Network Vulnerability Assessment
Network Vulnerability Assessment Services
Network Vulnerability Assessments reduce the risks associated with system and network attacks by pro-actively identifying vulnerabilities and demonstrating compliance with relevant standards, laws & regulations ( HIPAA, PCI DSS, NERC, etc.). This process classifies your system’s weaknesses without actually compromising it.
When Pivot Point Security performs a Network Vulnerability Assessment, one of our security engineers will discover system and network vulnerabilities. Our tests are designed to minimize false negatives (no security vulnerability goes undetected) and also false positives (no vulnerability is reported as present when it is not).
Key steps in a Network Vulnerability Assessment include:
- Leveraging an open-source or commercial network vulnerability assessment tool to discover known system and network vulnerabilities
- Analysis of identified vulnerabilities to minimize false positives, and structure the data in a manner that is most conducive to it being understandable and actionable
- Formal reporting on the process, gap analysis, relevant findings, and mitigation roadmap. Where possible the report will also include: root cause analysis, peer-group benchmarking, good practice benchmarking, executive summaries, and technical summaries.
The benefits of a Network Vulnerability Assessment are:
- Identify configuration errors, and patch management issues in an automated and economical manner
- Capable of being run on an automated, regular basis to provide baseline and ongoing vulnerability management metrics
- Can be used to focus other network assessment activities on areas of greatest need
Network Vulnerability Assessments are best used:
- As a quick and inexpensive means of assessing the risk associated with a network segment that has not recently gone through a broader Network Security Assessment
- As part of an ongoing vulnerability/configuration management program, especially in support of demonstrable compliance initiatives for relevant standards/regulations
- As an information gathering mechanism to focus additional assessment activities on areas of greatest need
Vulnerability Assessment Options
Dependent upon client objectives and request for attestation we may employ any various Network Penetration Testing techniques. We target the different types of attackers who may attempt to hack your network to ensure complete security.
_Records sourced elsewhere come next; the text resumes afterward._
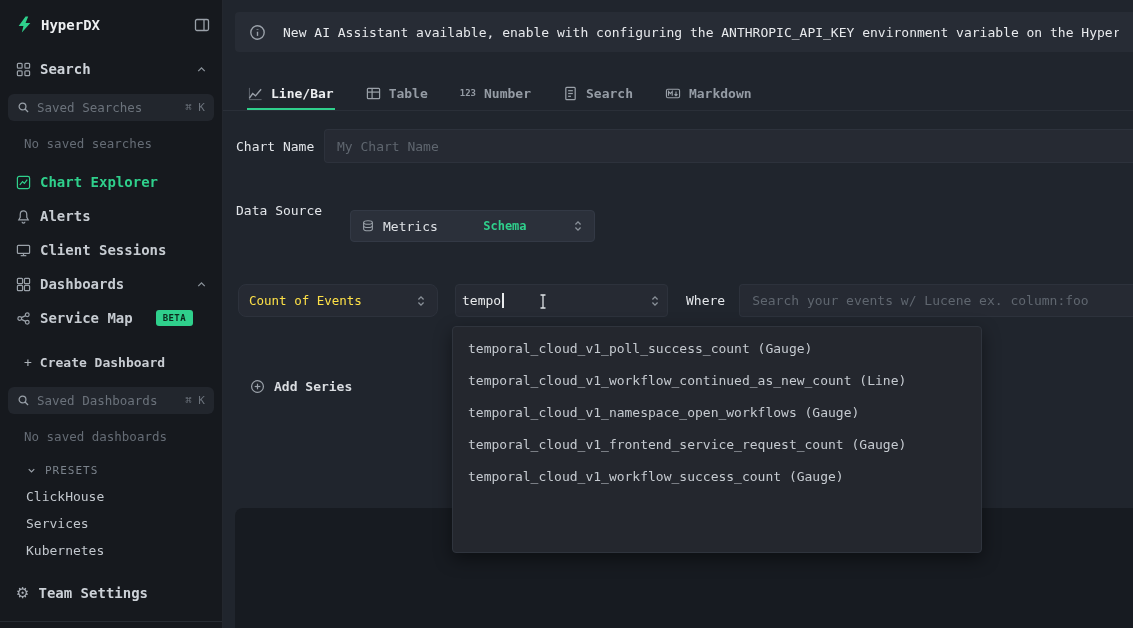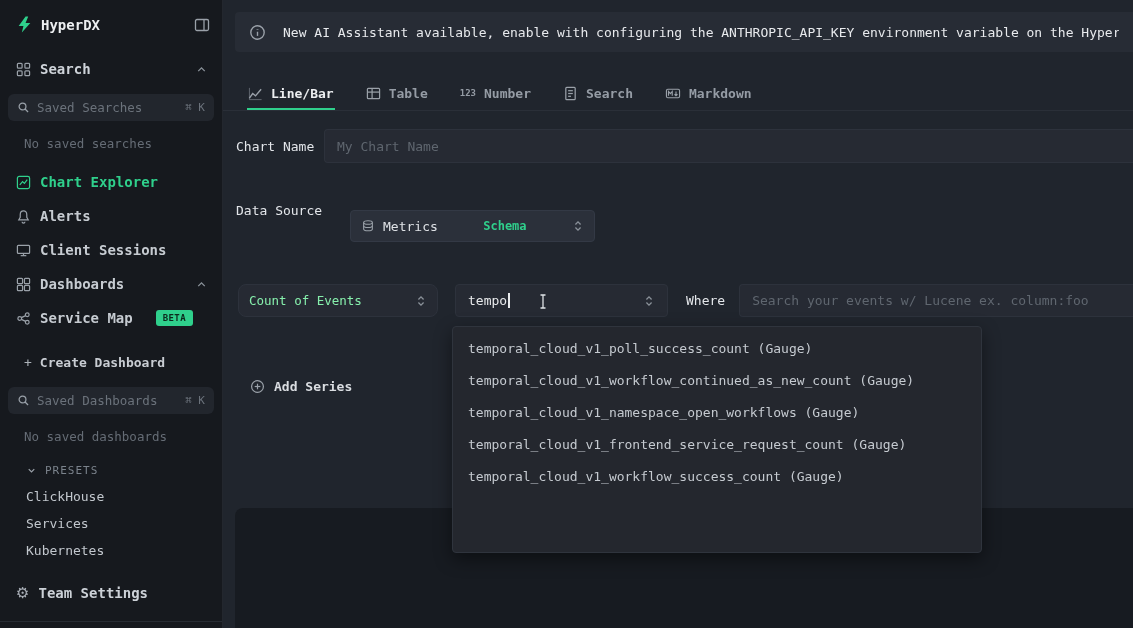--- a/index.html
+++ b/index.html
@@ -78,7 +78,7 @@
   .row-series{ top:284px; left:0; right:0; height:33px; }
   .agg-select{ margin-left:15px; width:200px; height:33px; background:#262a33;
     border:1px solid #2d323c; border-radius:8px; display:flex; align-items:center;
-    padding:0 10px; font-size:12.5px; color:#86efac; cursor:pointer; }
+    padding:0 10px; font-size:12.5px; color:#fde047; cursor:pointer; }
   .selector{ margin-left:auto; color:#8b929a; }
   .metric-input{ margin-left:17px; width:213px; height:33px; background:#262a33;
     border:1px solid #2d323c; border-radius:4px; display:flex; align-items:center;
The Investigative Attacker doesn’t have a lot of time, and doesn’t have a lot of tools, and may not even be targeting you specifically. He may stumble upon your external IP during a sweep and will pay you little mind unless you have an obvious security problem. Attackers that get in through a blank or default password on an administrative account are Investigative Attackers.
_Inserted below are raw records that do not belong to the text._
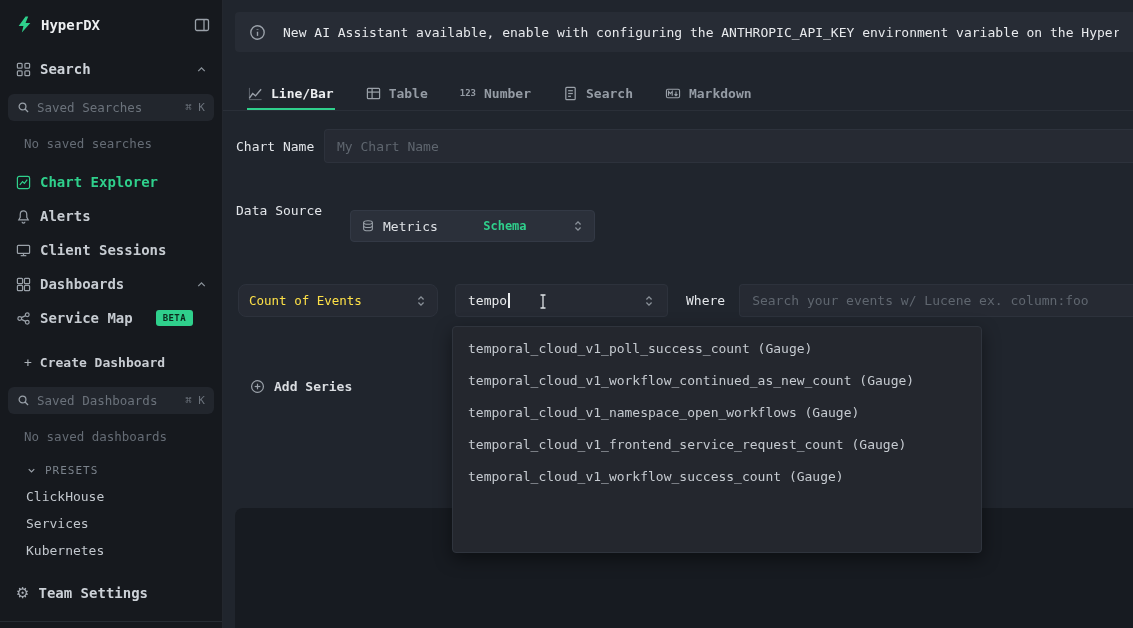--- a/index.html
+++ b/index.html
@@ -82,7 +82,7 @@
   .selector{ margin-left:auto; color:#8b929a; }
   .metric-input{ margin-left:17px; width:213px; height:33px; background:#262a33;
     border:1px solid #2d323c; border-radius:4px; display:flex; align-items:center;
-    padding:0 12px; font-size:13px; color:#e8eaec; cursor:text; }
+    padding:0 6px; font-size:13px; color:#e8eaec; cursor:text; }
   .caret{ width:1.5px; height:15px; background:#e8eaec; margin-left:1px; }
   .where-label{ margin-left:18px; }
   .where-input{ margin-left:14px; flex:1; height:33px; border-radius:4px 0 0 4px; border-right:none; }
The Intentioned Attacker has more time, and a few more tools than the Investigative attacker. More importantly, she has intent. She wants to find a weakness in your network specifically. Attackers that get in by exploiting an unpatched vulnerability in an operating system or network service are Intentioned Attackers.
The Tenacious Attacker has time, tools, intent, and determination. He is willing to go the extra mile to make it past your defenses. He may even attempt social engineering to find a way beyond your perimeter defenses. He will do it quietly, though, and take care to go unnoticed. Attackers who convince your help desk to reset an account password for them are Tenacious Attackers.